David is correct. In English winged fairies are sylphs or sylphids.
sylph (n.)
1650s, "air-spirit," from Modern Latin sylphes (plural), coined 16c. by Paracelsus (1493-1541), originally referring to any race of spirits inhabiting the air, described as being mortal but lacking a soul. Paracelsus' word seems to be an arbitrary coinage, but perhaps it holds a suggestion of Latin silva and Greek nymph, or Greek silphe "a kind of beetle," but French etymologists propose a Gaulish origin.
~Etymonline
sylphid (n.)
younger or smaller variety of sylph, 1670s, from French sylphide (1670s), from sylphe (see sylph) + diminutive suffix.
~Etymonline
Paracelsus categorized "beings of a spiritual nature" into four main categories which correspond to the classical elements: terrestrial pygmies or gnomes, aquatic nymphs or undines, aerial sylphs or silvestris, and igneous salamanders or vulcans (fire). He uses these term pairs completely interchangeably. One may not initially expect it, but sylphs were heavily associated with wooded areas.
The thicker the chaos, the more subtle its inhabitants, and vice versa. Gnomes, who live in thick chaos, are subtle; man, who inhabits subtle chaos, is thick. It is the silvestris that are most like us; live in the air, suffocate in the water, crush under the ground and burn in the fire. …
(E)ach chaos has above it a sky and below, a land; our chaos has heaven above and earth below; so heaven and earth nourish us. The inhabitants of water, that is, those who have water by chaos, have, below them, the earth and above the sky. The gnomes who have the earth by their own chaos, have above them the water and below, the surface of the earth, because the earth rests on [sic] the water: thus, the undines and the gnomes are fed, consequently. The sylphs, which have the same chaos as the men, follow their same regime.
We have the water to quench our thirst; to extinguish theirs, these beings have a water that is unknown to us and which we can not see. They need to eat and drink, but they eat and drink what is their food and drink.
~Paracelsus, "Liber de Nymphis, sylphis, pygmaeis et salamandris et de caeteris spiritibus" translated from Spanish to English via Google Translate
Would that I could find this in English or the original Latin. I have probed the Internet several times for free versions of these editions and have come up empty. So, please excuse this rough auto-translation.
The noun form of fairy
(more commonly as fairie
at the time) originally meant the land of supernatural creatures
. The adjective form meant legendary
or supernatural
. Keep in mind that supernatural doesn't connote divine. Per Paracelsus we find that these kinds of creatures were considered below humans in The Great Chain of Being. However, if they married a human, they would gain a soul:
It must be remembered that the nymph who has joined a man will be present at the final judgment, because a soul has gained by this union in this trade, being therefore a woman and her union with a man dissolves only If it consents.

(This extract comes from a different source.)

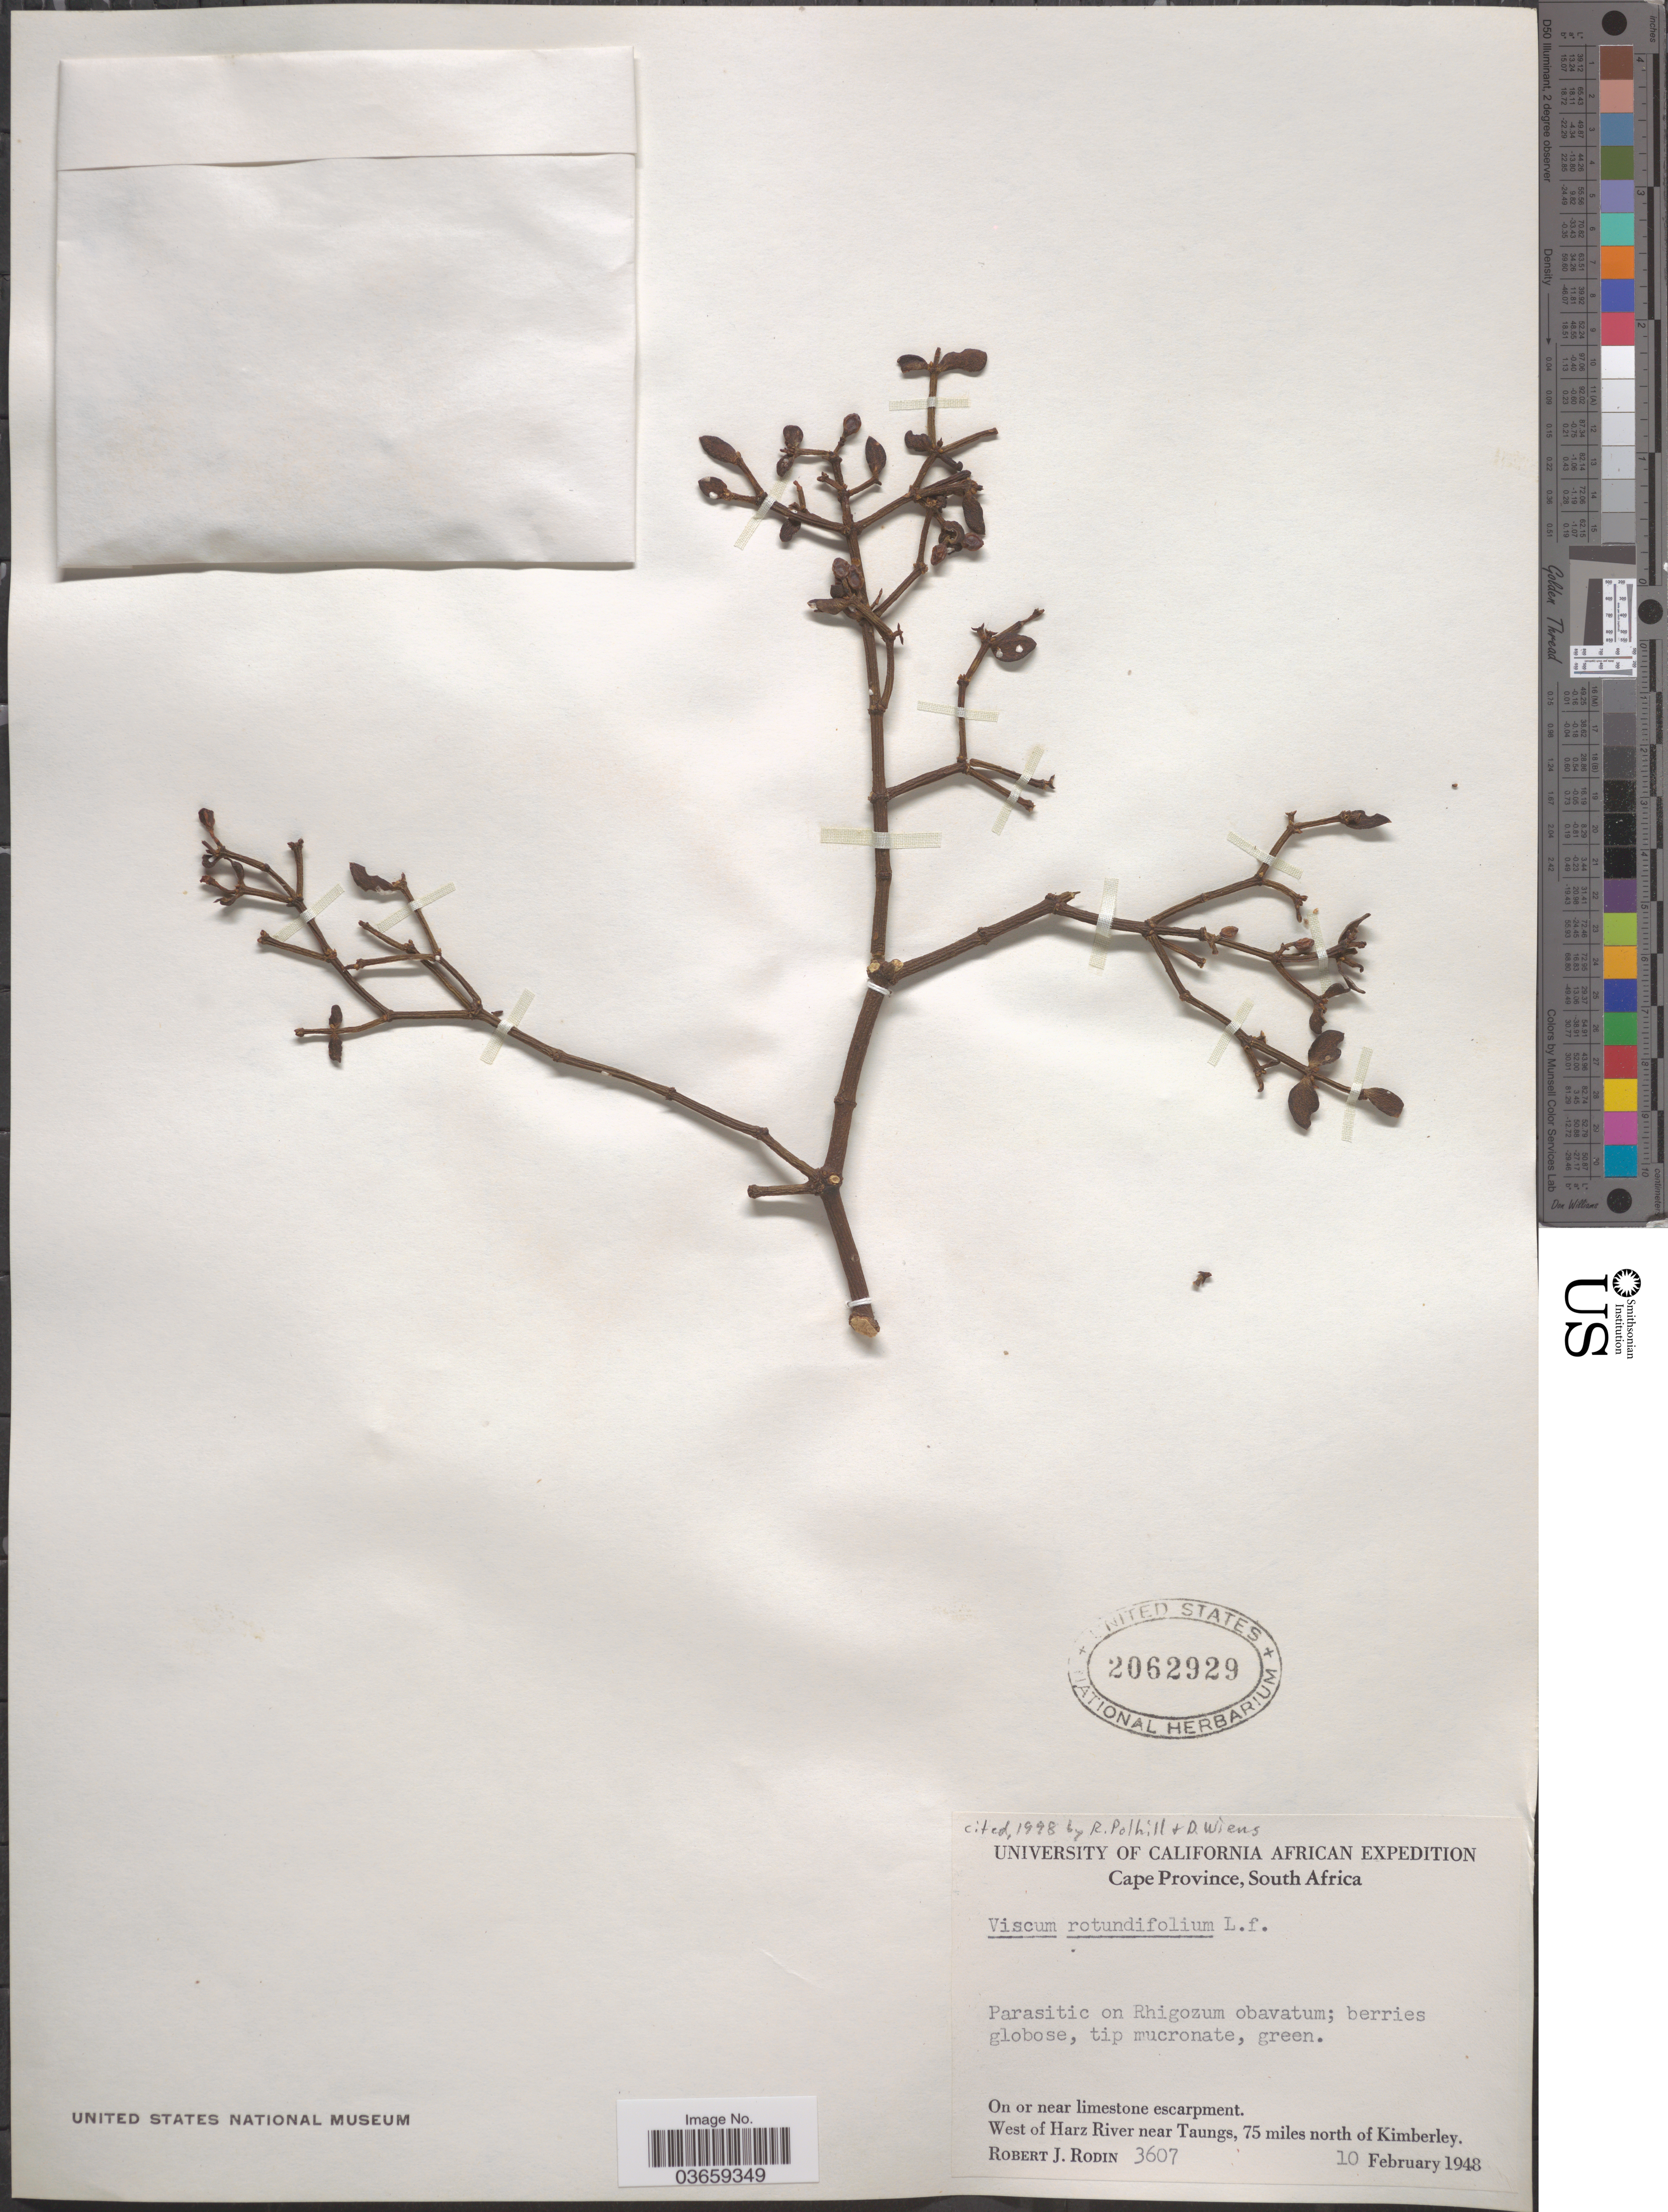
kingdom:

~Paracelsus, "Liber de Nymphis…"
I don't have a reference for this, but I believe the modern definition came about from a truncation of fairy folk
down to simply fairy
. Here's some more etymology, just because I'm nerdy like that:
fairy (n.)
c. 1300, fairie, "the country or home of supernatural or legendary creatures; fairyland," also "something incredible or fictitious," from Old French faerie "land of fairies, meeting of fairies; enchantment, magic, witchcraft, sorcery" (12c.), from fae "fay," from Latin fata "the Fates," plural of fatum "that which is ordained; destiny, fate," from PIE root *bha- (2) "to speak, tell, say." Also compare fate (n.), also fay.
In ordinary use an elf differs from a fairy only in generally seeming young, and being more often mischievous. [Century Dictionary]
But that was before Tolkien. As a type of supernatural being from late 14c. [contra Tolkien; for example "This maketh that ther been no fairyes" in "Wife of Bath's Tale"], perhaps via intermediate forms such as fairie knight "supernatural or legendary knight" (c. 1300), as in Spenser, where faeries are heroic and human-sized. As a name for the diminutive winged beings in children's stories from early 17c.
Yet I suspect that this flower-and-butterfly minuteness was also a product of "rationalization," which transformed the glamour of Elfland into mere finesse, and invisibility into a fragility that could hide in a cowslip or shrink behind a blade of grass. It seems to become fashionable soon after the great voyages had begun to make the world seem too narrow to hold both men and elves; when the magic land of Hy Breasail in the West had become the mere Brazils, the land of red-dye-wood. [J.R.R. Tolkien, "On Fairy-Stories," 1947]
Hence, figurative adjective use in reference to lightness, fineness, delicacy.
~Etymonline
I should have noted that while the above words entered English via French & Latin, the similar term elf
entered via Germanic roots. I'll leave this small note here to remind myself to add this information later.